Namun justru di titik ini muncul sejumlah kejanggalan:
• Jika uang ke pekerja, kenapa keluarga yang ditagih?
• Jika legal, mengapa tidak melalui mekanisme perusahaan?
• Jika kontrak dilanggar, kenapa bukan jalur hukum perusahaan yang berjalan?
Cerita Berubah: Dari Biaya “Fit” Jadi Ganti Rugi
Keluarga sebelumnya mengaku diberi tahu soal biaya “fit” pemberangkatan.
Kini narasi berubah menjadi “denda kabur”.
Perubahan keterangan ini memicu kecurigaan warga.
AJ mengaku dirinya juga mendapat teguran dari perusahaan.
“Sponsor kena teguran dari PT. Otomatis saya rugi.”
Artinya ada relasi finansial antara sponsor, perusahaan, dan pekerja, namun keluarga mengaku tak pernah melihat dokumen resmi apa pun.
Fakta Baru: Ani Ingin Kembali ke Agen
AJ menyebut Ani kini ingin kembali ke kantor agen di Qatar dan meminta jaminan keamanan.
“Dia WA lagi, mau balik ke kantor.
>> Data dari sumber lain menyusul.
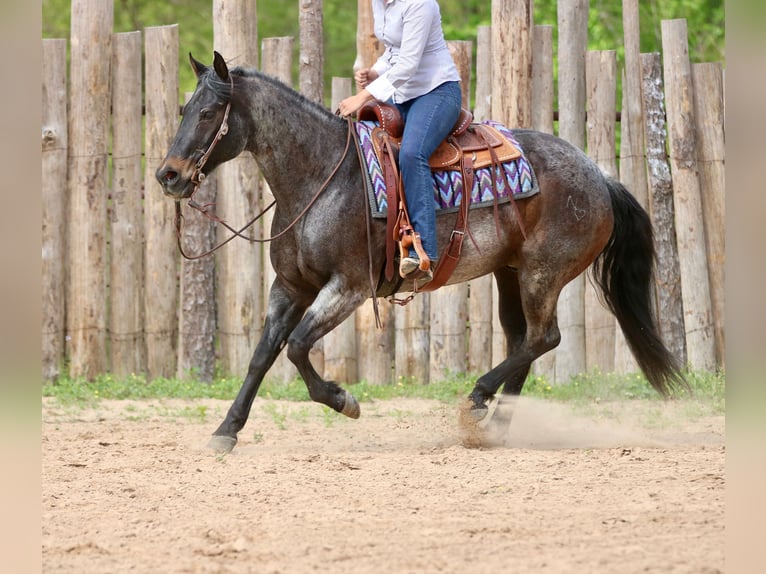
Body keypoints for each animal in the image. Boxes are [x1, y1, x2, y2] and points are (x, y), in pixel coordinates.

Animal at [156, 52, 685, 453]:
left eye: (209, 113)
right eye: (184, 107)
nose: (169, 175)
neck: (322, 175)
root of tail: (600, 176)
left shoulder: (348, 287)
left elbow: (299, 346)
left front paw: (344, 400)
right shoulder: (290, 287)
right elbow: (263, 354)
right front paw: (226, 431)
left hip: (543, 273)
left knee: (544, 338)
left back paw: (477, 399)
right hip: (509, 273)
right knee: (524, 342)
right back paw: (494, 426)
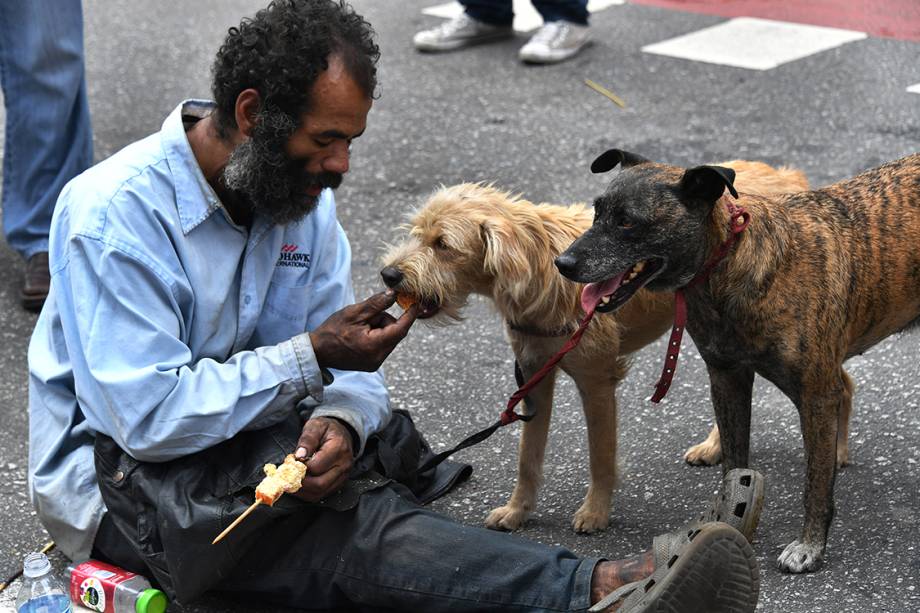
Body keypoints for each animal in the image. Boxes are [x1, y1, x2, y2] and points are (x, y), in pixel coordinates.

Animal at [378, 161, 808, 532]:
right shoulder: (534, 377)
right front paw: (518, 511)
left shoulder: (597, 383)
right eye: (417, 234)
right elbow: (527, 458)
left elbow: (600, 456)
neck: (539, 269)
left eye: (443, 244)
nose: (389, 275)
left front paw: (595, 512)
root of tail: (786, 175)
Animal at [552, 151, 920, 572]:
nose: (562, 263)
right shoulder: (727, 380)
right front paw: (728, 521)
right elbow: (734, 465)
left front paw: (810, 546)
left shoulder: (815, 396)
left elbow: (814, 483)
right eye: (597, 212)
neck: (727, 264)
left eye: (627, 221)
Minta jaminan aman.”
Namun komunikasi disebut terputus karena nomor-nomor telah diblokir.
Publik Mulai Curiga: Sistem atau Oknum?
Kasus ini memperlihatkan pola yang berulang dalam perekrutan PMI informal:
• Perekrutan cepat
• Dokumen tidak transparan
• Uang muncul belakangan
• Narasi berubah saat pekerja bermasalah
Pertanyaan publik pun mengeras:
Jika benar legal, kenapa penyelesaian lewat tagih-menagih ke keluarga?
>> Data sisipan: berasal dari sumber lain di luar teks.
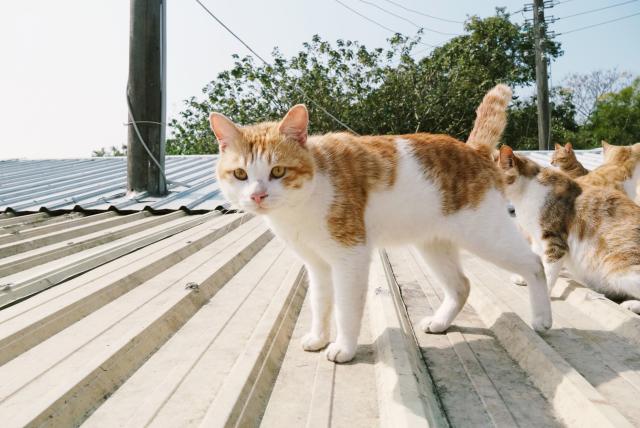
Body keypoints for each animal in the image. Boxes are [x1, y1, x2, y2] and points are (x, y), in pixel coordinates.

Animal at [210, 85, 552, 362]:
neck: (301, 204)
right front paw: (319, 338)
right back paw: (440, 322)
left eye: (278, 171)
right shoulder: (317, 265)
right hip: (433, 244)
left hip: (486, 236)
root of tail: (473, 149)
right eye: (240, 174)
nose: (257, 196)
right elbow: (320, 303)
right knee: (461, 285)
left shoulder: (350, 256)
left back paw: (543, 319)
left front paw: (343, 348)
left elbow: (346, 309)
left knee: (535, 264)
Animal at [500, 147, 640, 314]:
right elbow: (537, 263)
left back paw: (630, 304)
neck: (525, 192)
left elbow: (548, 271)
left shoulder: (555, 243)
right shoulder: (537, 239)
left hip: (618, 269)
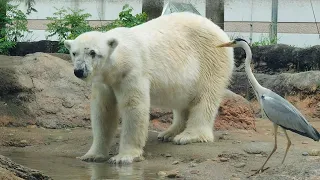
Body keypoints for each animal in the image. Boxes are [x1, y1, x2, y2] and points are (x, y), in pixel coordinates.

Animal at [64, 11, 235, 165]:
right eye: (74, 53)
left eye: (93, 52)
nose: (79, 71)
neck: (119, 62)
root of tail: (220, 30)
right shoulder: (105, 82)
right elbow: (103, 111)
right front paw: (92, 155)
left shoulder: (132, 72)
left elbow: (134, 107)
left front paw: (123, 157)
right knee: (182, 101)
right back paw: (169, 133)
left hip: (211, 59)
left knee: (205, 97)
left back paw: (188, 136)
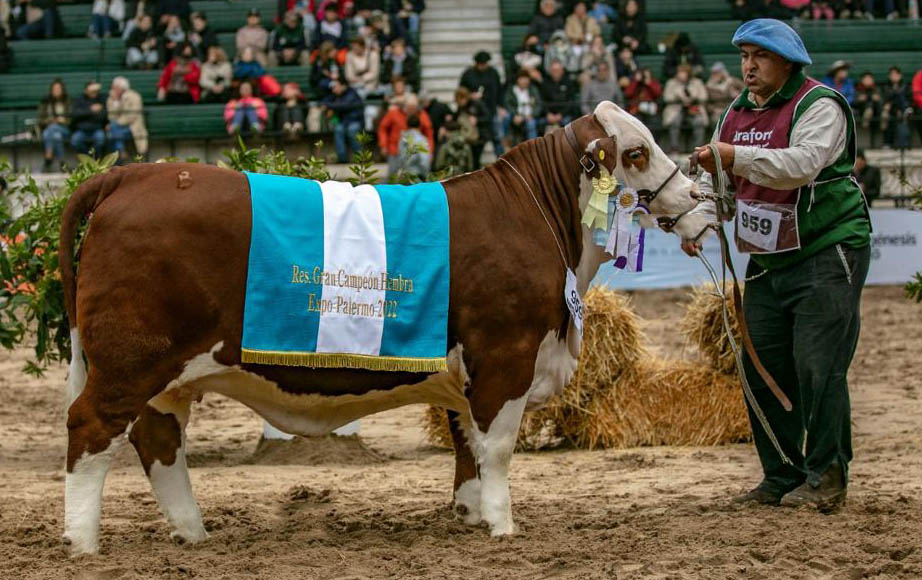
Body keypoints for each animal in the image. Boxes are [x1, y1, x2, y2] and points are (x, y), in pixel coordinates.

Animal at [59, 102, 704, 556]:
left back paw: (191, 533)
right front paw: (502, 525)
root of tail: (132, 176)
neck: (536, 216)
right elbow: (496, 448)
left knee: (159, 442)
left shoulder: (464, 374)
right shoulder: (507, 355)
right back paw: (82, 542)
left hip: (166, 374)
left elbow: (466, 445)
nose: (699, 196)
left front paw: (469, 516)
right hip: (130, 361)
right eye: (637, 152)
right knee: (91, 429)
Jika benar kontrak perusahaan, kenapa bukan perusahaan yang mengeksekusi?
Jika benar denda, kenapa nominalnya ditentukan sponsor?
Lebih dari Sekadar Rp9 Juta
Perkara ini bukan lagi sekrdar sengketa uang.
Ini menyentuh rantai perekrutan tenaga kerja migran yang berdiri di antara perusahaan resmi dan praktik lapangan.
Dan setiap kali konflik muncul, pihak paling lemah selalu menjadi penanggung akibatnya: keluarga di kampung halaman.